We can also check whether our formula holds up numerically. In the plot below, I compare the empirical probability from running 1,000,000 Monte Carlo simulations, and the analytic formula produced above, and we observe that we have a perfect match.
Note: This problem is somewhat similar to an old Riddler problem from 2017 about a horse race. You can check out my write-up for that problem if you’re interested!
Extra credit: time until caught
It takes at least one minute per light to visit all the lights (possibly more, depending on how many times we stop for red lights). Therefore, whenever we are eventually caught, the number of minutes that elapsed must be at least as much as the number of lights we saw.

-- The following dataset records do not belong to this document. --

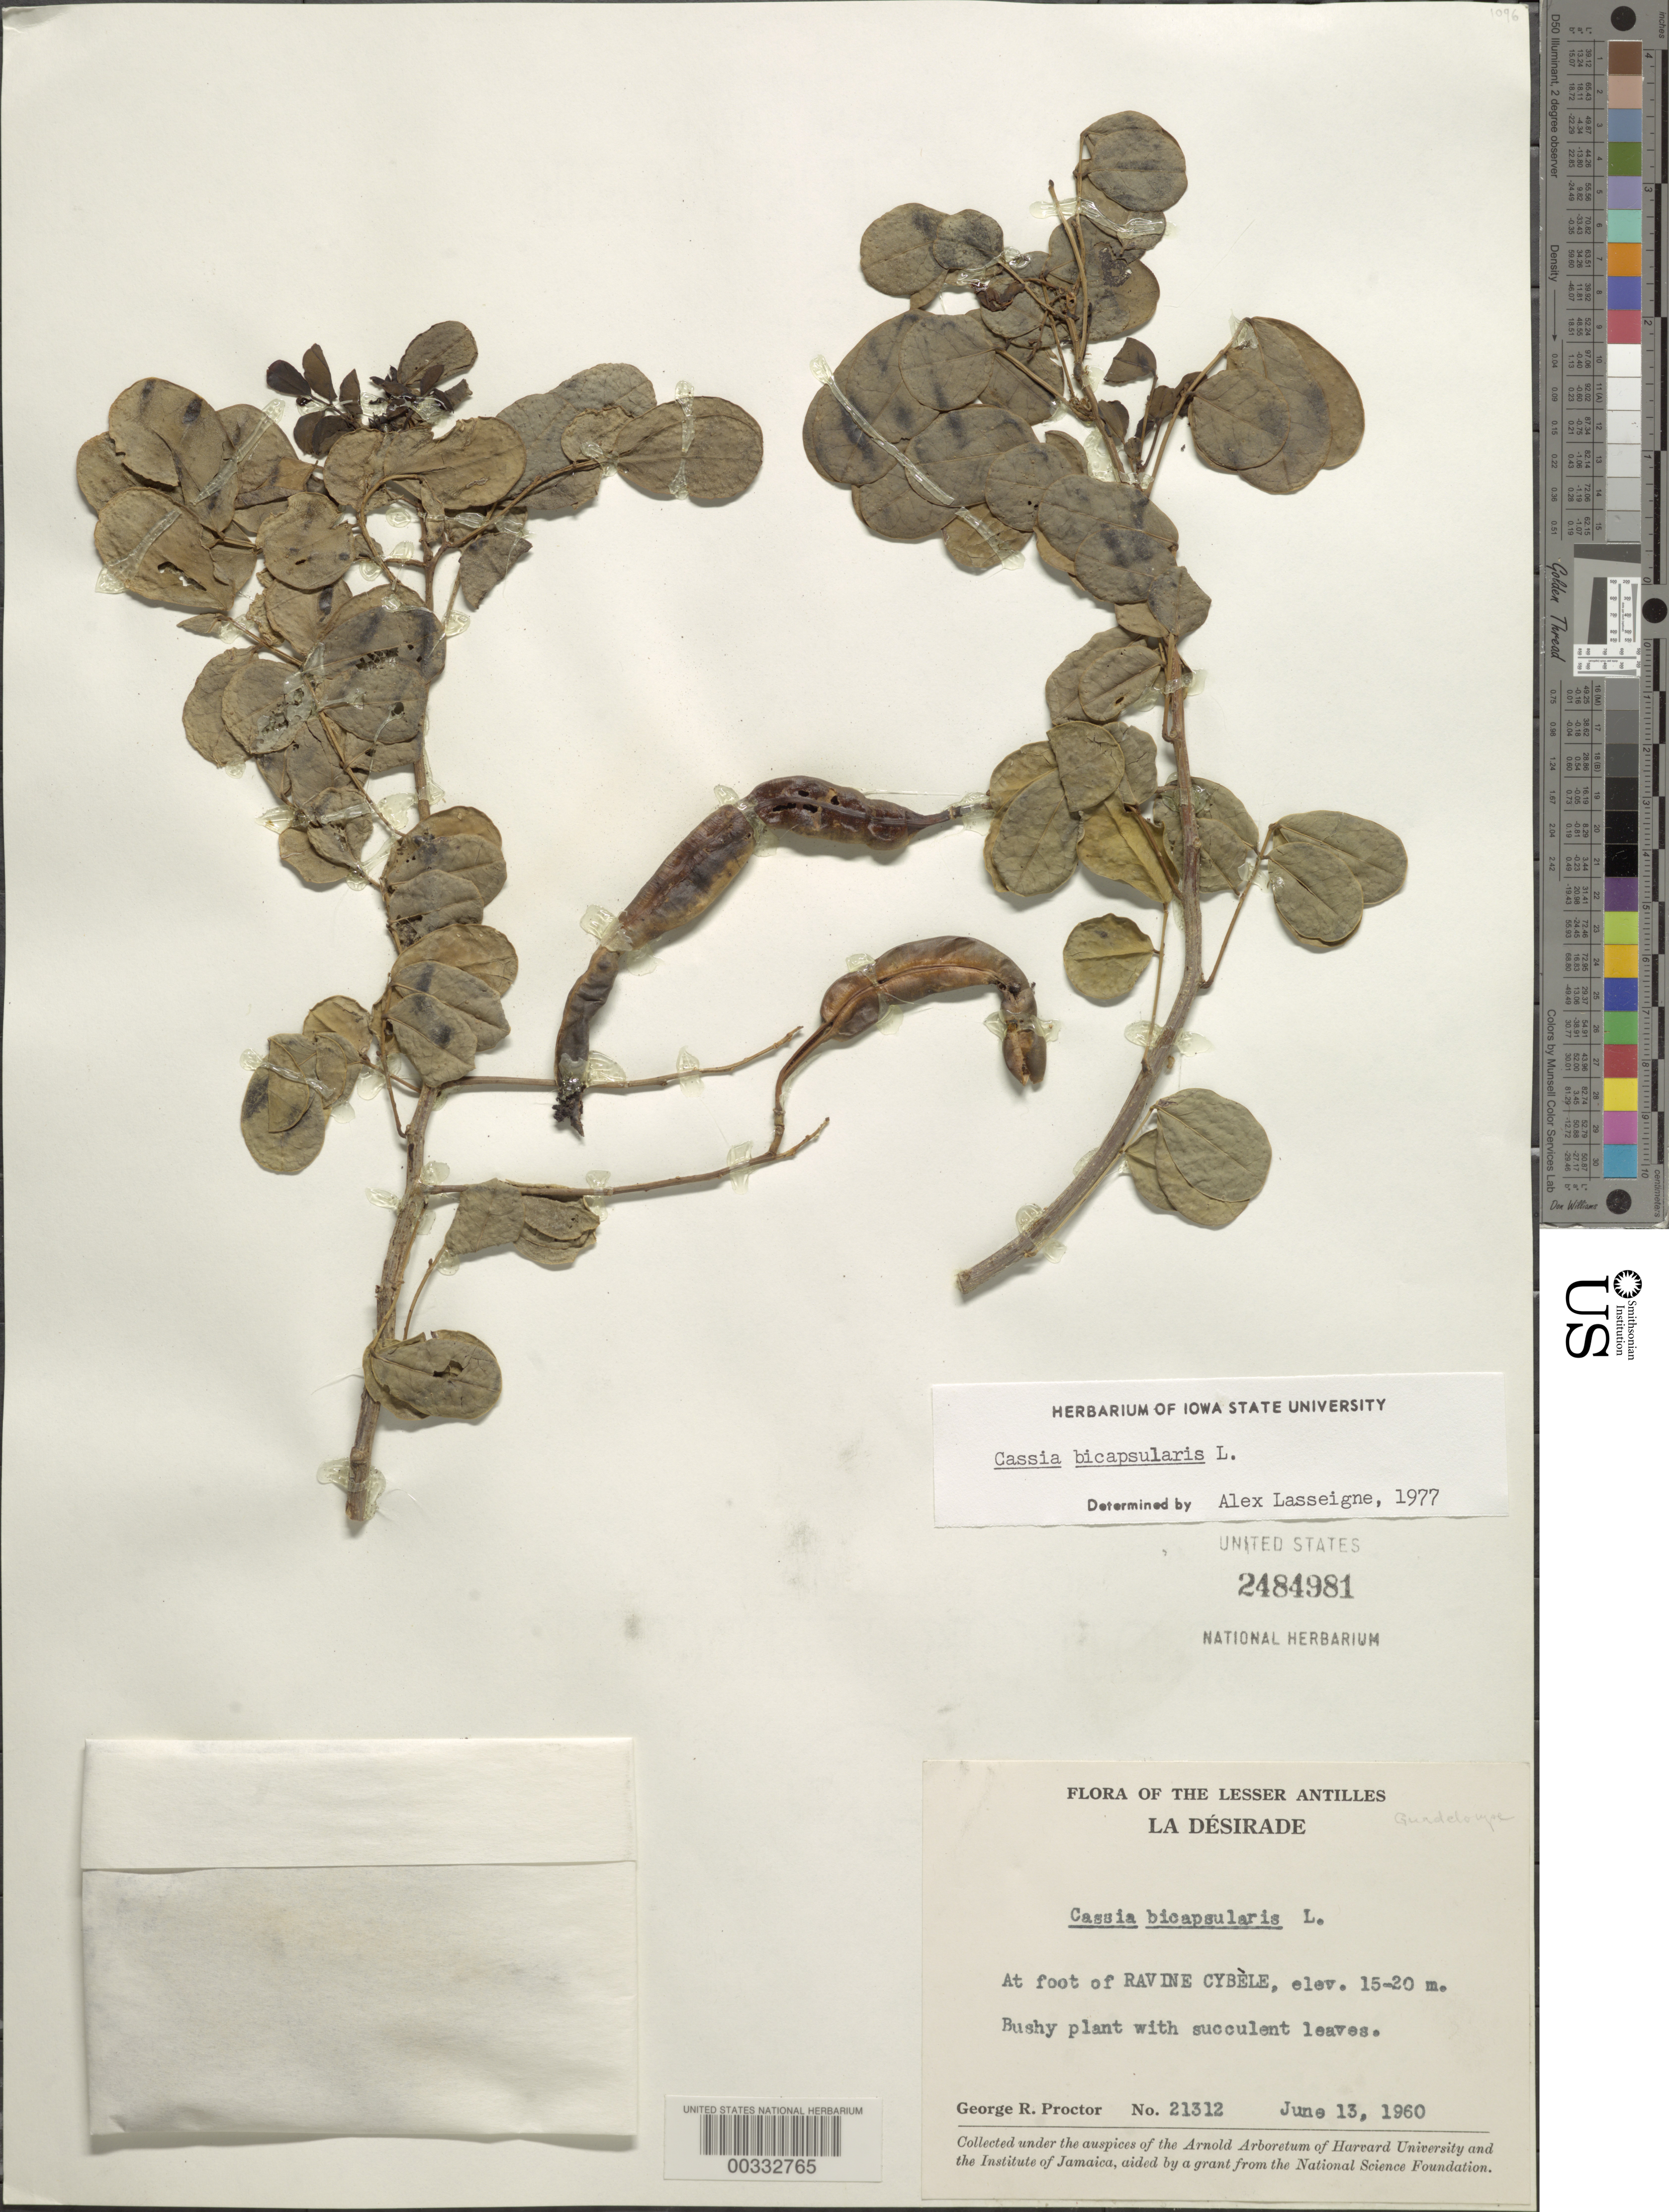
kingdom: Plantae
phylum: Tracheophyta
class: Magnoliopsida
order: Fabales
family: Fabaceae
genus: Senna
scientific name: Senna bicapsularis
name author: (L.) Roxb.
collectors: G. R. Proctor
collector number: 21312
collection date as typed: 13 Jun 1960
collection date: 1960-06-13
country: Guadeloupe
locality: At foot of ravine cybele, la desirade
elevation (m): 15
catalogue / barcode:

We are asked to calculate the expected time elapsed until capture. Based on the argument above, we must have:
\[
\mathbb{E}(\text{lights seen until capture}) \leq
\mathbb{E}(\text{time until capture})
\]Let’s calculate the left-hand side. We already calculated $P(n)$, which is the the probability that we will be captured after seeing exactly $n$ lights. Therefore, the left-hand side is equal to $\sum_{n=2}^\infty n P(n)$. It turns out that this sum does not converge!. To see why, we can use the following asymptotic formula (source), which holds as $n\to\infty$.
\[
\binom{2n}{n} \sim \frac{4^n}{\sqrt{\pi n}}
\]This leads us to the approximation
\[
P(n) \sim \frac{1}{\bigl(n-\tfrac{1}{2}\bigr)\sqrt{\pi n}}
\]And now we see why there is no convergence… The function $n P(n)$ decays like $\frac{1}{\sqrt{n}}$, and therefore is not summable (it is a $p$-series with $p=\tfrac{1}{2}$). Since the expected number of lights is unbounded, then the time until capture must also be unbounded.
But does this make any sense? A probability distribution that has no average? Yes! In general, distributions for which some of the moments are unbounded are called heavy-tailed distributions, and there are many well-known examples. In particular, examples of distributions with unbounded first moments (average does not exist) include the Cauchy distribution, the Pareto distribution, and $P(n)$ defined above.